(Work to do):
Answer these questions about the report on frontier oil and gas exploration below:
1. Who wrote the report, and what title does that person hold?
2. Around what price per barrel does the report say crude oil was floating?
3. Off which two countries were the discoveries that the report cites as receiving more notoriety?

(Source):
SPECIAL REPORT: Explorers directing efforts at frontier, underexplored, nonproducing basins

April 4, 2011
OGJ's annual Exploration & Development Frontiers special highlights random areas of the world in which companies are searching for oil and gas in underexplored or nonproducing basins.

Alan Petzet
Chief Editor-Exploration

OGJ's annual Exploration & Development Frontiers special highlights random areas of the world in which companies are searching for oil and gas in underexplored or nonproducing basins.

There is nothing quite like the price of crude oil floating around $100/bbl to make explorers turn to their favorite use of those funds: replacing depleting reserves. Nevertheless, many of these higher-risk activities were proceeding before prices neared the century mark.

These areas are important from a geoscience perspective but do not necessarily receive the degree of notoriety as, for example, the discoveries off Brazil and Ghana.

(Stored records):
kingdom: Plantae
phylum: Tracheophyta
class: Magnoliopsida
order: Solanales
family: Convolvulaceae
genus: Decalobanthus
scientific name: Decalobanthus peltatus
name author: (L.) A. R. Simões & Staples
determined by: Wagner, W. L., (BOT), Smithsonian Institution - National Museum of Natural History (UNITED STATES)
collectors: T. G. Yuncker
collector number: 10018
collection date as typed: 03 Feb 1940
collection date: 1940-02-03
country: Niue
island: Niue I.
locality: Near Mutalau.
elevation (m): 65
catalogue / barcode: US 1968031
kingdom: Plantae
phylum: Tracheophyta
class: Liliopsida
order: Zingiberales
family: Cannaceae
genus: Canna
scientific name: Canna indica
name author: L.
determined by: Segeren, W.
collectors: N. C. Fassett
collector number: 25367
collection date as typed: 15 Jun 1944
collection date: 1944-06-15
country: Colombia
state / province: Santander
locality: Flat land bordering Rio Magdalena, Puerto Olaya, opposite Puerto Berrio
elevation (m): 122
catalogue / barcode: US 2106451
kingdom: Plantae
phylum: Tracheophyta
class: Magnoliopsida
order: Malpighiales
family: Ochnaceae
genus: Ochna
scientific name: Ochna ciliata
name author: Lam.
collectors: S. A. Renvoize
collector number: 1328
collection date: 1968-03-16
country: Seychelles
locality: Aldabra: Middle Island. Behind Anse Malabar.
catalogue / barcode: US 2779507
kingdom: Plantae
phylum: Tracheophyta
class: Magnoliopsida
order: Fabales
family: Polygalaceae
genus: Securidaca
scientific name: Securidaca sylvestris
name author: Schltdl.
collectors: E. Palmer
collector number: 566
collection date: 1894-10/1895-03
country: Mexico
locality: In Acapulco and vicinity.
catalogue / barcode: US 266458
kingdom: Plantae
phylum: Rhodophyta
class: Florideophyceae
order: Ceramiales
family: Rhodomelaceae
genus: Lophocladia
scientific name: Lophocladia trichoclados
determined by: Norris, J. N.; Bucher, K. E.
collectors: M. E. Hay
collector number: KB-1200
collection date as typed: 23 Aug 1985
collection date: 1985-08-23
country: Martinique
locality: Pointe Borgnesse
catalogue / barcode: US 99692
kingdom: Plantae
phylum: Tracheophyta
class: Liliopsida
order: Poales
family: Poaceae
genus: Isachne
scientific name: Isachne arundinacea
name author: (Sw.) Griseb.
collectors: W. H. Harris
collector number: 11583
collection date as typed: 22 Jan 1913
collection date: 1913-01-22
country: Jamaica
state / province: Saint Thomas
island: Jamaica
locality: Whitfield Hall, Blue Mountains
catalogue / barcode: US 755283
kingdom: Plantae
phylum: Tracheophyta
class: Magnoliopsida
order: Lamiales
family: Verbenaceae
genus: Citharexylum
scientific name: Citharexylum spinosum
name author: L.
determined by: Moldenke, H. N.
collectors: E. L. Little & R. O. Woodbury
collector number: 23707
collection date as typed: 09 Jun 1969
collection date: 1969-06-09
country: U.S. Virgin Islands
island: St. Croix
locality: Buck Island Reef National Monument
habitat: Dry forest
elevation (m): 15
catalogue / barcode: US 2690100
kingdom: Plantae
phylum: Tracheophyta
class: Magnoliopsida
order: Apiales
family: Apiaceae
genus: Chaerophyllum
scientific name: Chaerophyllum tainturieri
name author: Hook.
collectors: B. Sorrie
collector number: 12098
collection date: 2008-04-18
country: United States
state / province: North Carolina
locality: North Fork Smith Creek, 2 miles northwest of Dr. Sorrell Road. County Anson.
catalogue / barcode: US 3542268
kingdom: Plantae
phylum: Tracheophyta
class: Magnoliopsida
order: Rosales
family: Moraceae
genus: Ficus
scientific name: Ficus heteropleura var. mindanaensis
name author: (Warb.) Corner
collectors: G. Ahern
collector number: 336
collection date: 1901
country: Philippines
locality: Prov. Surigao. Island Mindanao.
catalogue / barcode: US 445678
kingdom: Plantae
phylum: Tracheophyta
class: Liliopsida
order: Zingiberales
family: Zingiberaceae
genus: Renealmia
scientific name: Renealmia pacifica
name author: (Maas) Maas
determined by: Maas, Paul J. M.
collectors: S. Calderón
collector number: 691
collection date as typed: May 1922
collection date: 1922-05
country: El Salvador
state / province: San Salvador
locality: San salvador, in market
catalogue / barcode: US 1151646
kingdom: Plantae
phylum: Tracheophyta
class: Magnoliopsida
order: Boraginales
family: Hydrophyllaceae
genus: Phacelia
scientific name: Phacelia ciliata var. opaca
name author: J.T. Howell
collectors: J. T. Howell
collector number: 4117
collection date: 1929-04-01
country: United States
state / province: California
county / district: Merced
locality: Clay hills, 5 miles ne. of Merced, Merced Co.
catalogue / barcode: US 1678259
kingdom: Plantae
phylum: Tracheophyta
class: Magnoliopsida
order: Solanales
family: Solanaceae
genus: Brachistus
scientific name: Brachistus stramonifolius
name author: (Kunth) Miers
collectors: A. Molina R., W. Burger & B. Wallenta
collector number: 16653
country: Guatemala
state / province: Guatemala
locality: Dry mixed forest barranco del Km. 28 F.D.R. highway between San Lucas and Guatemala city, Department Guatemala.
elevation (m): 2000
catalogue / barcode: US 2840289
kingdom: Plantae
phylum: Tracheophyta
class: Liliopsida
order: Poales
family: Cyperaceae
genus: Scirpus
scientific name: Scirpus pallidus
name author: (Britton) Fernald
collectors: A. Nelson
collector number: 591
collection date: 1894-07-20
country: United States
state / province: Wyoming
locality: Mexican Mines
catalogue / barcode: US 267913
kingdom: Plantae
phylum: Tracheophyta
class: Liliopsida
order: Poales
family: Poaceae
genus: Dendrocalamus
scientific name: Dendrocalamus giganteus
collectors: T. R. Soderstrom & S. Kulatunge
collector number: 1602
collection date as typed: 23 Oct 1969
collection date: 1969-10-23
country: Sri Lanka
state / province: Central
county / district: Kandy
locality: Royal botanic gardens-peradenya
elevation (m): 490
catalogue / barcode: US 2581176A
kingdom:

(Task output):
1. Alan Petzet, Chief Editor-Exploration.
2. Around $100/bbl.
3. Brazil and Ghana.